WORK ITEM — Report each line of the data that contains the string "Village".

DATA —
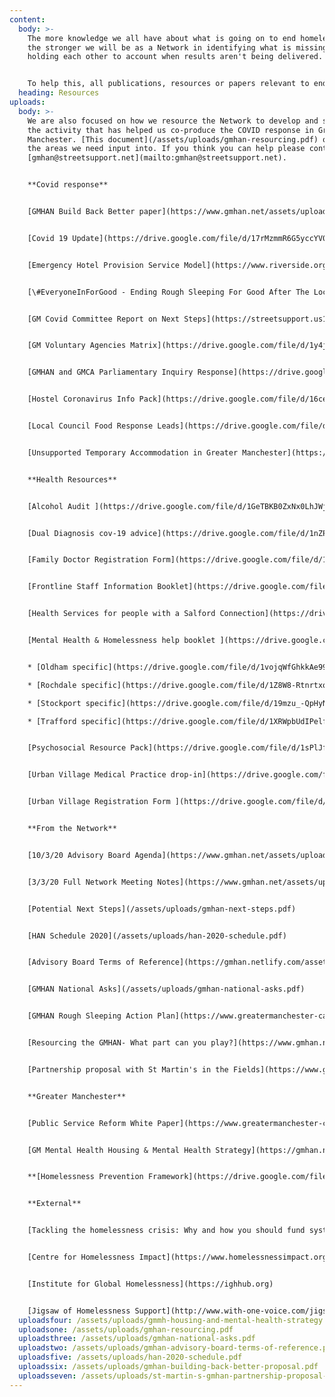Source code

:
```yaml
---
content:
  body: >-
    The more knowledge we all have about what is going on to end homelessness,
    the stronger we will be as a Network in identifying what is missing and
    holding each other to account when results aren't being delivered. 


    To help this, all publications, resources or papers relevant to ending homelessness in Greater Manchester will be published here. If you think anything is missing, contact us at [info@gmhan.net](mailto:info@gmhan.net).
  heading: Resources
uploads:
  body: >-
    We are also focused on how we resource the Network to develop and sustain
    the activity that has helped us co-produce the COVID response in Greater
    Manchester. [This document](/assets/uploads/gmhan-resourcing.pdf) outlines
    the areas we need input into. If you think you can help please contact
    [gmhan@streetsupport.net](mailto:gmhan@streetsupport.net). 


    **Covid response**


    [GMHAN Build Back Better paper](https://www.gmhan.net/assets/uploads/gmhan-building-back-better-proposal.pdf)


    [Covid 19 Update](https://drive.google.com/file/d/17rMzmmR6G5yccYV0tlPrydlwSrhjAPwj/view?usp=sharing) (Manchester City Council)


    [Emergency Hotel Provision Service Model](https://www.riverside.org.uk/wp-content/uploads/2020/04/Emergency-hotel-provision-service-model-FINAL.pdf) and [Interim Evaluation](https://www.riverside.org.uk/manchester-emergency-accommodation-evaluation/) (Riverside)


    [\#EveryoneInForGood - Ending Rough Sleeping For Good After The Lockdown](https://www.homeless.org.uk/connect/blogs/2020/may/18/everyoneinforgood-%E2%80%93-ending-rough-sleeping-for-good-after-lockdown) (Homeless Link)


    [GM Covid Committee Report on Next Steps](https://streetsupport.us12.list-manage.com/track/click?u=da9a1d4bb2b1a69a981456972&id=d2362eeb41&e=80e23c30ae) (GMCA)


    [GM Voluntary Agencies Matrix](https://drive.google.com/file/d/1y4jHihWsXCF2Zup25z03uupYAKX3KlR_/view?usp=sharing) 


    [GMHAN and GMCA Parliamentary Inquiry Response](https://drive.google.com/file/d/1esrVGfipEFYOg9UuCyKqKV4WbY8Jh-7I/view?usp=sharing)


    [Hostel Coronavirus Info Pack](https://drive.google.com/file/d/16celNlOsddl-7HmzuSER4qbu8t2HV6z3/view?usp=sharing) (NHS)


    [Local Council Food Response Leads](https://drive.google.com/file/d/11RM_B7NEMuzU5BCHP2vgKW09q3f0JBNi/view?usp=sharing)


    [Unsupported Temporary Accommodation in Greater Manchester](https://drive.google.com/file/d/1xoVmsPLDHbiiJt-qhkkn-JNDvU-Iaqre/view?usp=sharing) (JustLife)


    **Health Resources**


    [Alcohol Audit ](https://drive.google.com/file/d/1GeTBKB0ZxNx0LhJWj1MgV_MwxYOiU_fg/view?usp=sharing)(Salford PCT)


    [Dual Diagnosis cov-19 advice](https://drive.google.com/file/d/1nZP6F7Km5rwMm8d5NreyNYfiqM_DOg39/view?usp=sharing)


    [Family Doctor Registration Form](https://drive.google.com/file/d/1ocGoNwxspQ0hWRFNPUSIv8Ogkq3VMVh4/view?usp=sharing) (NHS)


    [Frontline Staff Information Booklet](https://drive.google.com/file/d/1dWUAMiU9MAjC-nXOzuAvA-KJbIxUBcet/view?usp=sharing) (NHS)


    [Health Services for people with a Salford Connection](https://drive.google.com/file/d/1-X_sw69xlI1Sxl72q80wfVFRZe1UORPI/view?usp=sharing) (Salford PCT)


    [Mental Health & Homelessness help booklet ](https://drive.google.com/file/d/1_72BrxpRAR9pU3kpGnGyiEHeP5KhezM-/view?usp=sharing)(GMMH)


    * [Oldham specific](https://drive.google.com/file/d/1vojqWfGhkkAe99-JoSkrL6J5DWihS2D9/view?usp=sharing)

    * [Rochdale specific](https://drive.google.com/file/d/1Z8W8-RtnrtxoC_OS8-1BEMjezWUJbw5V/view?usp=sharing)

    * [Stockport specific](https://drive.google.com/file/d/19mzu_-QpHyNAALHDDuhe9LnAVEEfa_rR/view?usp=sharing)

    * [Trafford specific](https://drive.google.com/file/d/1XRWpbUdIPelf-7LxnGS3JD9MlJ-gbQoJ/view?usp=sharing)


    [Psychosocial Resource Pack](https://drive.google.com/file/d/1sPlJf4W7EFbrYmsE5BwrIV4zq6iedjUN/view?usp=sharing) (GMMH)


    [Urban Village Medical Practice drop-in](https://drive.google.com/file/d/1mUQs_YfUbLyZZXqcjssvU0yX62WkQAlI/view?usp=sharing) (UVMP)


    [Urban Village Registration Form ](https://drive.google.com/file/d/10lJDbtg_Sq8oAQukORnfj2WM-aGhObgn/view?usp=sharing)(UVMP)


    **From the Network**


    [10/3/20 Advisory Board Agenda](https://www.gmhan.net/assets/uploads/advisory-board-agenda-10.3.20-2.pdf)


    [3/3/20 Full Network Meeting Notes](https://www.gmhan.net/assets/uploads/greater-manchester-homelessness-action-network-3.pdf)


    [Potential Next Steps](/assets/uploads/gmhan-next-steps.pdf)


    [HAN Schedule 2020](/assets/uploads/han-2020-schedule.pdf)


    [Advisory Board Terms of Reference](https://gmhan.netlify.com/assets/uploads/gmhan-advisory-board-terms-of-reference.pdf)


    [GMHAN National Asks](/assets/uploads/gmhan-national-asks.pdf)


    [GMHAN Rough Sleeping Action Plan](https://www.greatermanchester-ca.gov.uk/media/1234/homeless-action-network-strategy.pdf)


    [Resourcing the GMHAN- What part can you play?](https://www.gmhan.net/assets/uploads/gmhan-resourcing.pdf)


    [Partnership proposal with St Martin's in the Fields](https://www.gmhan.net/assets/uploads/st-martin-s-gmhan-partnership-proposal-for-consultation.pdf)


    **Greater Manchester**


    [Public Service Reform White Paper](https://www.greatermanchester-ca.gov.uk/media/1676/greater-manchester-model.pdf)


    [GM Mental Health Housing & Mental Health Strategy](https://gmhan.netlify.com/assets/uploads/gmmh-housing-and-mental-health-strategy.final.pdf)


    **[Homelessness Prevention Framework](https://drive.google.com/file/d/11Sas4ovARPY9LnE_KcwN_hsfbtzEfIhA/view?usp=sharing)**


    **External**


    [Tackling the homelessness crisis: Why and how you should fund systemically (NPC)](https://www.thinknpc.org/resource-hub/tackling-the-homelessness-crisis-why-and-how-you-should-fund-systemically/)


    [Centre for Homelessness Impact](https://www.homelessnessimpact.org)


    [Institute for Global Homelessness](https://ighhub.org)


    [Jigsaw of Homelessness Support](http://www.with-one-voice.com/jigsaw-homeless-support) (With One Voice)
  uploadsfour: /assets/uploads/gmmh-housing-and-mental-health-strategy.final.pdf
  uploadsone: /assets/uploads/gmhan-resourcing.pdf
  uploadsthree: /assets/uploads/gmhan-national-asks.pdf
  uploadstwo: /assets/uploads/gmhan-advisory-board-terms-of-reference.pdf
  uploadsfive: /assets/uploads/han-2020-schedule.pdf
  uploadssix: /assets/uploads/gmhan-building-back-better-proposal.pdf
  uploadsseven: /assets/uploads/st-martin-s-gmhan-partnership-proposal-for-consultation.pdf
---
```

SOLUTION FOR THIS EXERCISE —
    [Urban Village Medical Practice drop-in](https://drive.google.com/file/d/1mUQs_YfUbLyZZXqcjssvU0yX62WkQAlI/view?usp=sharing) (UVMP)
    [Urban Village Registration Form ](https://drive.google.com/file/d/10lJDbtg_Sq8oAQukORnfj2WM-aGhObgn/view?usp=sharing)(UVMP)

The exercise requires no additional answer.